In this review chaired by the head of Siemens UK, Jürgen Maier, British business executives answered the call of the government to set out a vision for growth and increased productivity across the manufacturing sector.
The report called Made Smarter emphasized the need for unlocking the potential of industrial digital technologies (IDTs).
It noted that emerging technology breakthroughs "in fields such as AI, robotics and the Internet of Things" were significant in their own right, but it was the convergence of such technologies that really "turbo-charged their impact."
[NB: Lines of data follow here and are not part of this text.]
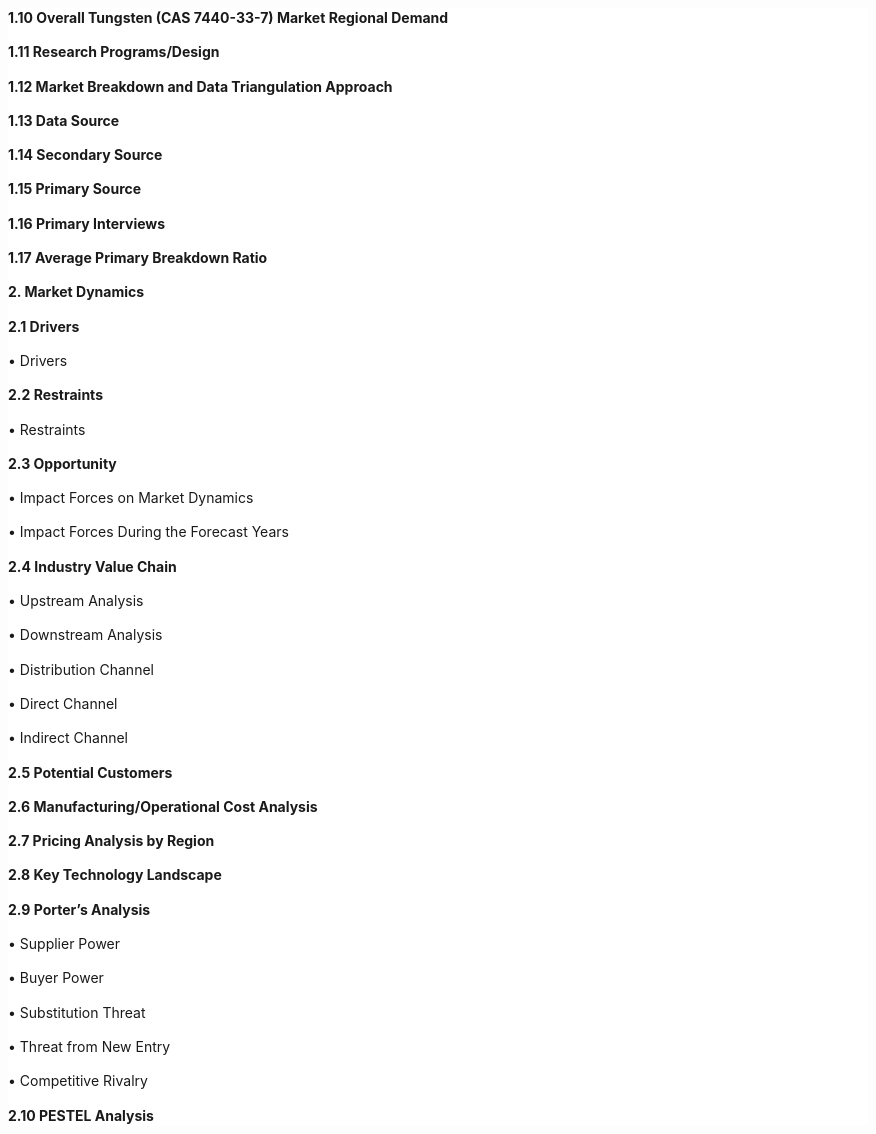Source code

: <strong>1.10 Overall Tungsten (CAS 7440-33-7) Market Regional Demand</strong>

<strong>1.11 Research Programs/Design</strong>

<strong>1.12 Market Breakdown and Data Triangulation Approach</strong>

<strong>1.13 Data Source</strong>

<strong>1.14 Secondary Source</strong>

<strong>1.15 Primary Source</strong>

<strong>1.16 Primary Interviews</strong>

<strong>1.17 Average Primary Breakdown Ratio</strong>

<strong>2. Market Dynamics</strong>

<strong>2.1 Drivers</strong>

• Drivers

<strong>2.2 Restraints</strong>

• Restraints

<strong>2.3 Opportunity</strong>

• Impact Forces on Market Dynamics

• Impact Forces During the Forecast Years

<strong>2.4 Industry Value Chain</strong>

• Upstream Analysis

• Downstream Analysis

• Distribution Channel

• Direct Channel

• Indirect Channel

<strong>2.5 Potential Customers</strong>

<strong>2.6 Manufacturing/Operational Cost Analysis</strong>

<strong>2.7 Pricing Analysis by Region</strong>

<strong>2.8 Key Technology Landscape</strong>

<strong>2.9 Porter’s Analysis</strong>

• Supplier Power

• Buyer Power

• Substitution Threat

• Threat from New Entry

• Competitive Rivalry

<strong>2.10 PESTEL Analysis</strong>
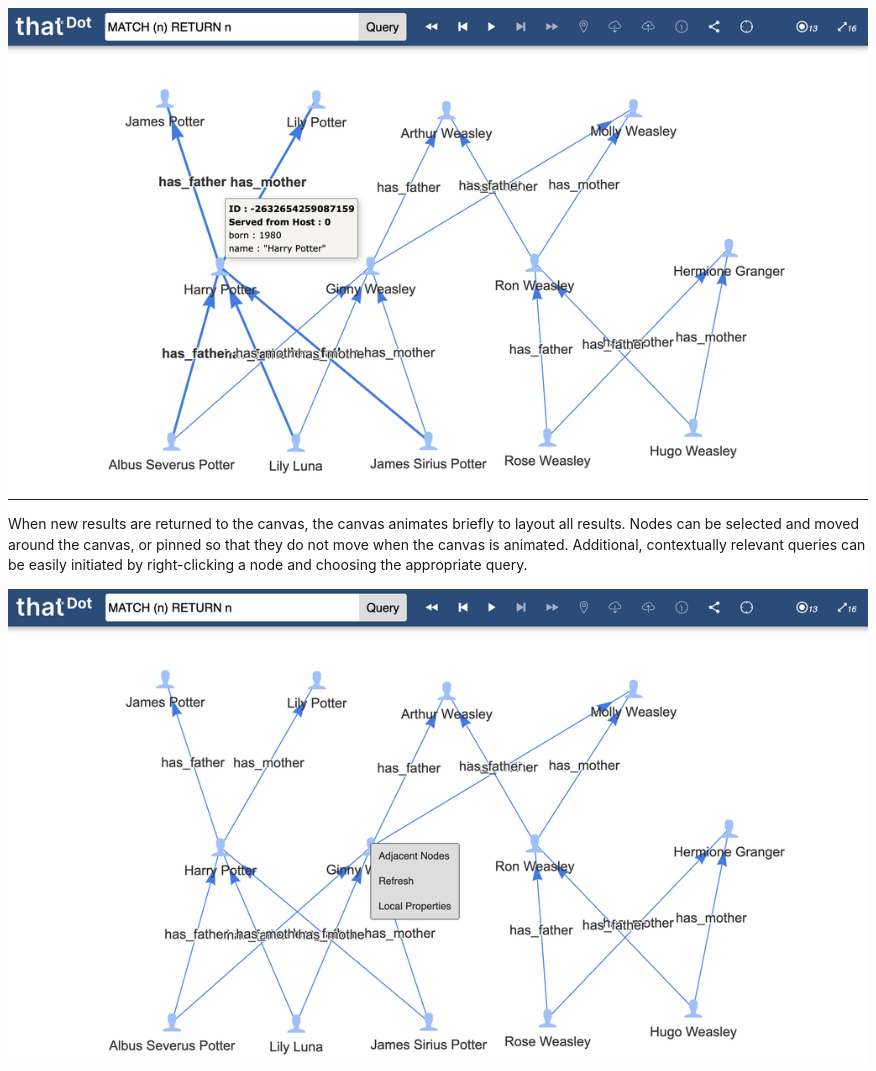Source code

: ![A node with properties](./ex-ui/node-properties.png)

----------------------

When new results are returned to the canvas, the canvas animates briefly to layout all results. Nodes can be selected and moved around the canvas, or pinned so that they do not move when the canvas is animated. Additional, contextually relevant queries can be easily initiated by right-clicking a node and choosing the appropriate query.

![Quick Queries shown when right-clicking a node](./ex-ui/quick-queries.png)
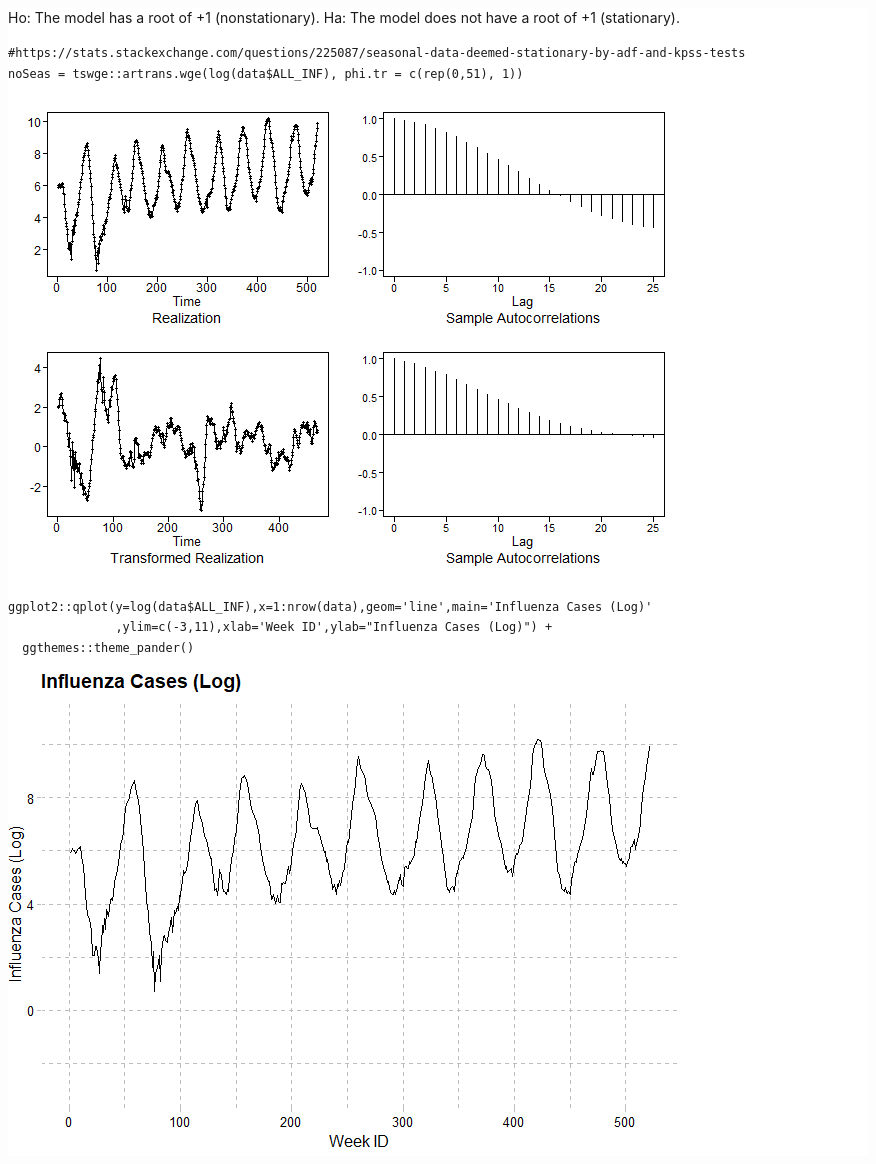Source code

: Ho: The model has a root of +1 (nonstationary). Ha: The model does not
have a root of +1 (stationary).

    #https://stats.stackexchange.com/questions/225087/seasonal-data-deemed-stationary-by-adf-and-kpss-tests
    noSeas = tswge::artrans.wge(log(data$ALL_INF), phi.tr = c(rep(0,51), 1))

![](flu_data_analysis_files/figure-gfm/unnamed-chunk-7-1.png)

    ggplot2::qplot(y=log(data$ALL_INF),x=1:nrow(data),geom='line',main='Influenza Cases (Log)'
                   ,ylim=c(-3,11),xlab='Week ID',ylab="Influenza Cases (Log)") + 
      ggthemes::theme_pander()

![](flu_data_analysis_files/figure-gfm/unnamed-chunk-7-2.png)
Maier said there was a lot to be gained for the UK in creating an environment where such a convergence was possible.
A lot of work ahead
The successful implementation of such a policy would have the potential of raising UK productivity and creating new, higher-paid jobs. It would also increase exports through higher competitiveness levels, the report argued.
"The review found that the positive impact of faster innovation and adoption of IDTs could be as much as 455 billion pounds (514 billion euros, $599 billion) for UK manufacturing over the next decade."
The report acknowledges that "other countries are stealing a march on the UK" with more coherent government strategies in place (Industry 4.0 in Germany, Made in China 2025 and America Makes for the US).
It called for greater assistance for this new economy through improved services and infrastructure in areas like cybersecurity and fiber networks. The report criticized that small and medium-sized enterprises (SMEs) faced a lack of common standards allowing different technologies to connect.